In the Farmers’ Almanac Facebook reader poll, fall was the runaway favorite, with spring and summer tied nearly neck-and-neck behind it, and winter drawing a smaller but very loyal share. National polling by YouGov has shown the same fall preference among American adults for four years running.
Why do so many people prefer fall?
Readers named the same handful of reasons over and over: cooler air, colorful leaves, fewer bugs, hoodie weather, football, harvest time, and relief from summer heat. Fall brings a sensory reset that summer and winter both stretch too long to deliver.
When does each season actually start?
Meteorological seasons follow full calendar months: spring begins March 1, summer June 1, fall September 1, and winter December 1. Astronomical seasons begin at the equinoxes and solstices, which shift by a day or two year to year. Farmers and gardeners tend to use the meteorological start dates because they line up cleanly with monthly weather records.
Why does spring rank so high with older readers?
Spring’s core pitch is optimism. Readers used words like rebirth, renewal, awakening, and new life over and over. For anyone who has lived through a long or icy winter, that first burst of green after months of gray is not a mood, it is a full body reset.
Do more people love summer or winter?
Summer, in almost every poll. In the Farmers’ Almanac reader poll, summer had a large following, with beach days, grilling, gardens, and long evenings outdoors carrying the vote. Winter drew the smallest share among the four traditional seasons but the most devoted comments, and its fans lean toward snow, stillness, and permission to stay indoors.
Are there really people who refused to pick a season?

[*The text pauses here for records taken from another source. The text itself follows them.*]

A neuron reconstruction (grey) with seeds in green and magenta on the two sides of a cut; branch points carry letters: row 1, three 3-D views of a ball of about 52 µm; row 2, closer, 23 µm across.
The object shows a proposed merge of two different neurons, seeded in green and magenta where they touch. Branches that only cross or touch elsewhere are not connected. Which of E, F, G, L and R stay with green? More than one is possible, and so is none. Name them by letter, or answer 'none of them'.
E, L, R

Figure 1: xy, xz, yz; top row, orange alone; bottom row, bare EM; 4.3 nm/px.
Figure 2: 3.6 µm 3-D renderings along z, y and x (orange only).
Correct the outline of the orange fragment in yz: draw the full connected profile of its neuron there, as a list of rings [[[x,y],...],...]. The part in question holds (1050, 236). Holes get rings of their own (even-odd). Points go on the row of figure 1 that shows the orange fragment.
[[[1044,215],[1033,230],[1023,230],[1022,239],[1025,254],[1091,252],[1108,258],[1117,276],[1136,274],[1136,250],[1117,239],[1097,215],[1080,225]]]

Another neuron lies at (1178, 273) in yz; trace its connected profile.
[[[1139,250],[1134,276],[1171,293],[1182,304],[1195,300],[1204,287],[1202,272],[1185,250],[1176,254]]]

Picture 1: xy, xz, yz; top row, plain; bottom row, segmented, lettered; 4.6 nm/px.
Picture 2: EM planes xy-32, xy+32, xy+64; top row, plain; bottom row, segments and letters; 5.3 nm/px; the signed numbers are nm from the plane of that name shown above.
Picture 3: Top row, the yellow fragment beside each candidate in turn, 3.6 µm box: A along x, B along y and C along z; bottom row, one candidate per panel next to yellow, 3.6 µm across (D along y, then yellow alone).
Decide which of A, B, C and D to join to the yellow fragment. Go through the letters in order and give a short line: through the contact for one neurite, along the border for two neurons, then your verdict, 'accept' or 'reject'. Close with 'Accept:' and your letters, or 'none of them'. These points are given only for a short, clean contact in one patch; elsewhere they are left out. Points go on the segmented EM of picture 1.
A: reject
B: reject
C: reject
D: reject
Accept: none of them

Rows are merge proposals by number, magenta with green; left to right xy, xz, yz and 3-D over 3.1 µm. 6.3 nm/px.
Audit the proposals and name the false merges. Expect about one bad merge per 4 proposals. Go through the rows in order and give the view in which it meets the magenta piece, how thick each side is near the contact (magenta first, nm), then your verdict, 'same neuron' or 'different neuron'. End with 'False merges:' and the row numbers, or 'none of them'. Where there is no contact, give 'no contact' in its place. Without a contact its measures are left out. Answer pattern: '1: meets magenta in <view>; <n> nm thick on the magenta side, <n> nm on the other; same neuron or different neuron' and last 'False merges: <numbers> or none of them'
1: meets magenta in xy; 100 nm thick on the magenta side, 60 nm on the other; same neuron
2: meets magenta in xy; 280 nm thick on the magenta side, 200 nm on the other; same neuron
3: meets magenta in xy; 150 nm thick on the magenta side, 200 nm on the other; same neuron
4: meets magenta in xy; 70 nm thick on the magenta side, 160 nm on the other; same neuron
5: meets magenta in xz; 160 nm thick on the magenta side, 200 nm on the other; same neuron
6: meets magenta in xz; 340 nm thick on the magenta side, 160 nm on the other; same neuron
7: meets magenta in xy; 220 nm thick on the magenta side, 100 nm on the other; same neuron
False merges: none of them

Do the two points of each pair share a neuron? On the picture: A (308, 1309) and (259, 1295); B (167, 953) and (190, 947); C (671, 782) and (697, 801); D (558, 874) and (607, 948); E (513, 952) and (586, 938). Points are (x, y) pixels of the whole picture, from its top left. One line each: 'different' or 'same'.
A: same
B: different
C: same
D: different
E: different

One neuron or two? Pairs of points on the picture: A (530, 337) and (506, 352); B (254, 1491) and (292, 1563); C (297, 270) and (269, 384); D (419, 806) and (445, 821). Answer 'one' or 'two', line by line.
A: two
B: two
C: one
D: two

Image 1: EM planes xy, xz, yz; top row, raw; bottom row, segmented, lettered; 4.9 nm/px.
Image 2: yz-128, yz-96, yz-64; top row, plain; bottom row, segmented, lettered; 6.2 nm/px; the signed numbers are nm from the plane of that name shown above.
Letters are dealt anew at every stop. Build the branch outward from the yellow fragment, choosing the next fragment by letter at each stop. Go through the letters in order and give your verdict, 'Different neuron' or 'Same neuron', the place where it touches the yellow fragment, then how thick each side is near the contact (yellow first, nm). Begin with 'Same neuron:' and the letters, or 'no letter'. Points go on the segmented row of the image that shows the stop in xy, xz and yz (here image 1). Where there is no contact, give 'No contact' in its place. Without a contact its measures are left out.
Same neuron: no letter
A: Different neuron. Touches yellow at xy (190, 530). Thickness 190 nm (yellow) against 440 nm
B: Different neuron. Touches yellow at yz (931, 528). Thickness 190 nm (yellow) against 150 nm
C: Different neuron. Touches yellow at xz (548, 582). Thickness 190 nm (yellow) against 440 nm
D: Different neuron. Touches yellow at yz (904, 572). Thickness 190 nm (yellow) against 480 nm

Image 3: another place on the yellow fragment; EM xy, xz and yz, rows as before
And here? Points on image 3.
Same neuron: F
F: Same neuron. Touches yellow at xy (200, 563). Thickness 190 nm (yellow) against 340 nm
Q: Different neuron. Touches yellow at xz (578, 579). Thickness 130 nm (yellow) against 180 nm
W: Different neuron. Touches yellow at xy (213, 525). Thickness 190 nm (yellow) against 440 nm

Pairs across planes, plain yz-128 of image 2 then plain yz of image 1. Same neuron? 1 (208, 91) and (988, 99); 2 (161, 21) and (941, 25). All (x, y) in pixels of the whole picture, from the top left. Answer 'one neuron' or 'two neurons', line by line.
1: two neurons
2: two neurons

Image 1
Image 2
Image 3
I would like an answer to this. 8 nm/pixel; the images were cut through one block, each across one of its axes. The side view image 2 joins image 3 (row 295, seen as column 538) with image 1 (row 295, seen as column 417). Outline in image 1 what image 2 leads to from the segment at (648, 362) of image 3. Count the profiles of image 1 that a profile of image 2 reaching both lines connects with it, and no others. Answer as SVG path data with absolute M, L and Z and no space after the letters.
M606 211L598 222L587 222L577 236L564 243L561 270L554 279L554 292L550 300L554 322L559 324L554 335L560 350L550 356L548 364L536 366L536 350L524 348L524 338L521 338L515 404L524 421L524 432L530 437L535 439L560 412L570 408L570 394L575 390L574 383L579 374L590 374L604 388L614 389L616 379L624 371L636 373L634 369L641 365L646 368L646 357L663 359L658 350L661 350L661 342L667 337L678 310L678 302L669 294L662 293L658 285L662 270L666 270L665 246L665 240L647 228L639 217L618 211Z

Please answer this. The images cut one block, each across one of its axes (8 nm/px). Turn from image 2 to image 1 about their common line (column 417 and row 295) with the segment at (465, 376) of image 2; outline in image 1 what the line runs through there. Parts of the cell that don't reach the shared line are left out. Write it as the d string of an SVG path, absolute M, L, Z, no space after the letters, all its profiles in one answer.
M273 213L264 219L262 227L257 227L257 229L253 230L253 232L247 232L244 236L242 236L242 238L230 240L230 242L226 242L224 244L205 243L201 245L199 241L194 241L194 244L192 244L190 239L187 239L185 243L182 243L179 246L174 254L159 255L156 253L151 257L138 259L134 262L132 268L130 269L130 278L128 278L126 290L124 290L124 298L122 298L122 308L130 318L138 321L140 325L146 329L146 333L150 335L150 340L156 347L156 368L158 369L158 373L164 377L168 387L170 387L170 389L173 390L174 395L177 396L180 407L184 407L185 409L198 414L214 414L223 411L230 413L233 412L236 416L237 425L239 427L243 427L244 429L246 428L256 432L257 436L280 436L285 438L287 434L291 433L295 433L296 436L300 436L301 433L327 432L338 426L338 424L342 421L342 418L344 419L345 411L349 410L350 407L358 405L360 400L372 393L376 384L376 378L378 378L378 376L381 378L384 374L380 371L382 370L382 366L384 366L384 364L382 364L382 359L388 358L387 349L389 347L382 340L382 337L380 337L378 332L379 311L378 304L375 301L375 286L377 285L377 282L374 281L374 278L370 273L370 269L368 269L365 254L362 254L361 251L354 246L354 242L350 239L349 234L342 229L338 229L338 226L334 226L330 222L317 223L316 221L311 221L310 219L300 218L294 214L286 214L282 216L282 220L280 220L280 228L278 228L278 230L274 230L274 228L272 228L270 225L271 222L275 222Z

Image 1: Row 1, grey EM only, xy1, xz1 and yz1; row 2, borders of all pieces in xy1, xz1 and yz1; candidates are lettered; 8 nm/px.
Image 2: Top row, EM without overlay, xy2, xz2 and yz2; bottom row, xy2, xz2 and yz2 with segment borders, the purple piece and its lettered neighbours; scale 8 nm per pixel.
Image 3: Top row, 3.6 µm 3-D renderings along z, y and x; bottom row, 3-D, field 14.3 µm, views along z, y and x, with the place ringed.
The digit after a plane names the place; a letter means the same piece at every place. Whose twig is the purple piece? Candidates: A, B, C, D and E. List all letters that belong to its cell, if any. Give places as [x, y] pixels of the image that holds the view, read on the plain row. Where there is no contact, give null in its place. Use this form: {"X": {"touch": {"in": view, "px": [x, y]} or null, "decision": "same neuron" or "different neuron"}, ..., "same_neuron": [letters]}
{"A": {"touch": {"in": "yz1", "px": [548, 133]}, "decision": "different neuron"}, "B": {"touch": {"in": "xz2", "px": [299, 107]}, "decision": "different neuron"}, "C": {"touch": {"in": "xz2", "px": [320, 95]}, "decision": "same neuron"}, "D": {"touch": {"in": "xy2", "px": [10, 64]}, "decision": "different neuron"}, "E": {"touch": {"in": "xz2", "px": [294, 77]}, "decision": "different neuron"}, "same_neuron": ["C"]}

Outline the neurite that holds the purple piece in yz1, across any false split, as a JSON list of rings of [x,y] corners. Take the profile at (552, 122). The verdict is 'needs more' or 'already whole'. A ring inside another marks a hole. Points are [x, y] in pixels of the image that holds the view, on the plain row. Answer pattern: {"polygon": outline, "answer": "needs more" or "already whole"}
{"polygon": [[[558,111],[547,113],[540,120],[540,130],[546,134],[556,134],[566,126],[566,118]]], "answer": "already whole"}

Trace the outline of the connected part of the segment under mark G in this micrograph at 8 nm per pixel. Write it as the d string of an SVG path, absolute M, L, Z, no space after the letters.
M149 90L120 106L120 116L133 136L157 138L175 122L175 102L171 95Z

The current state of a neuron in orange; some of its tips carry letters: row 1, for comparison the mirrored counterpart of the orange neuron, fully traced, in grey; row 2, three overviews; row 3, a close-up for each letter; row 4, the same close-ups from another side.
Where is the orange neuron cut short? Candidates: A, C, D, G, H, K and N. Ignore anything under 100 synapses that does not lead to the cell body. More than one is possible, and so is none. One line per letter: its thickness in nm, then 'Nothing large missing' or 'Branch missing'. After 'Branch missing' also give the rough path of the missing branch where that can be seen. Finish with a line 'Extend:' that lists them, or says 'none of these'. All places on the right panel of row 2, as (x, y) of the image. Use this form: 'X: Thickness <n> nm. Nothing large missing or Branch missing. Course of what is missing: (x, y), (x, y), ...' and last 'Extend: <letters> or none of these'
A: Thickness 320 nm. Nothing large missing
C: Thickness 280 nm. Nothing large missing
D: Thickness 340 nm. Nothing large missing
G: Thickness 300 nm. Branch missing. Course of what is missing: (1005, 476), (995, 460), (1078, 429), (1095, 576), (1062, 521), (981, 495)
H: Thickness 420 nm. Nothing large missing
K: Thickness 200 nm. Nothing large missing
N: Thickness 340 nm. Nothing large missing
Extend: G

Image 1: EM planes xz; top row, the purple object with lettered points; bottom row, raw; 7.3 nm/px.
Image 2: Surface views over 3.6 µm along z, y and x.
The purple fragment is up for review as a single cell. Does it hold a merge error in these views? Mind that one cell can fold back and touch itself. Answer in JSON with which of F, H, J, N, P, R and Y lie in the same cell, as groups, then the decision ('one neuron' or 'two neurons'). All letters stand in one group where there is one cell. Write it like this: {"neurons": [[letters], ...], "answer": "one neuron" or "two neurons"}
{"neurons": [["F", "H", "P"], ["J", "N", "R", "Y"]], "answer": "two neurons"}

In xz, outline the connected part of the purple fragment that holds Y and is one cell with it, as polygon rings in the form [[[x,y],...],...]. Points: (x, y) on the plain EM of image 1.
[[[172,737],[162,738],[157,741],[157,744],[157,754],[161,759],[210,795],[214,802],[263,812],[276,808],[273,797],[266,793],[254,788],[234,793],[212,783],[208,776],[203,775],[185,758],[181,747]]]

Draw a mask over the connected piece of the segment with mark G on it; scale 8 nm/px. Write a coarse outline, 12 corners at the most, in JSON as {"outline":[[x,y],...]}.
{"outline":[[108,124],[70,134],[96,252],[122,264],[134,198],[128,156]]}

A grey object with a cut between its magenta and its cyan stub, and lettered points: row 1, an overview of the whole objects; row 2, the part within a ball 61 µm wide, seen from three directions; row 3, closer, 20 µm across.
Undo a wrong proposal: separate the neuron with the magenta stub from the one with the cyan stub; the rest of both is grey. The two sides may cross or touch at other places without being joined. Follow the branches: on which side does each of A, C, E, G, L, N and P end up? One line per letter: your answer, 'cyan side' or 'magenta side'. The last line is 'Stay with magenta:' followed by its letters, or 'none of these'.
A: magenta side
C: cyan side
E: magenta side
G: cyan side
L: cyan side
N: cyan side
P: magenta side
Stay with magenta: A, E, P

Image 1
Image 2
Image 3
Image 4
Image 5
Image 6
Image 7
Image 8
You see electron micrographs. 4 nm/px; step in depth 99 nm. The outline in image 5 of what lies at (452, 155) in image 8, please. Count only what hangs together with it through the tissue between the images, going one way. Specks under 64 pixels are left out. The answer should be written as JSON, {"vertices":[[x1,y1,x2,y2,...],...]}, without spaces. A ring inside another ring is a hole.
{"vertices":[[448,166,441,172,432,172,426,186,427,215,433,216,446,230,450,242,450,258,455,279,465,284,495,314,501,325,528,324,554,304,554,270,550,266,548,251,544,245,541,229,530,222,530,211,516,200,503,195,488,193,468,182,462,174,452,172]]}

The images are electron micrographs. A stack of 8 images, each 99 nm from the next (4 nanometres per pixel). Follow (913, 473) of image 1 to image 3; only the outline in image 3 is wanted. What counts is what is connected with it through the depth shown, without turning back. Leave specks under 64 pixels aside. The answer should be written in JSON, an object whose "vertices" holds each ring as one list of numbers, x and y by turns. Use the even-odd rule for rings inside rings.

Plenty. Quite a few Farmers’ Almanac readers picked all four, or a favorite pair, most often spring and fall. Every season has its purpose: spring brings planting, summer brings abundance, fall brings harvest, and winter brings rest. That is the most Farmers’ Almanac answer of all.
What were the funniest write-in seasons?
Reader write-ins skipped the four traditional seasons entirely for “Rabbit season, Duck season, Rabbit season” (a Looney Tunes callback), plus football season, fishing season, baseball, deer season, and, memorably, “taco.” That kind of range is part of why we ask.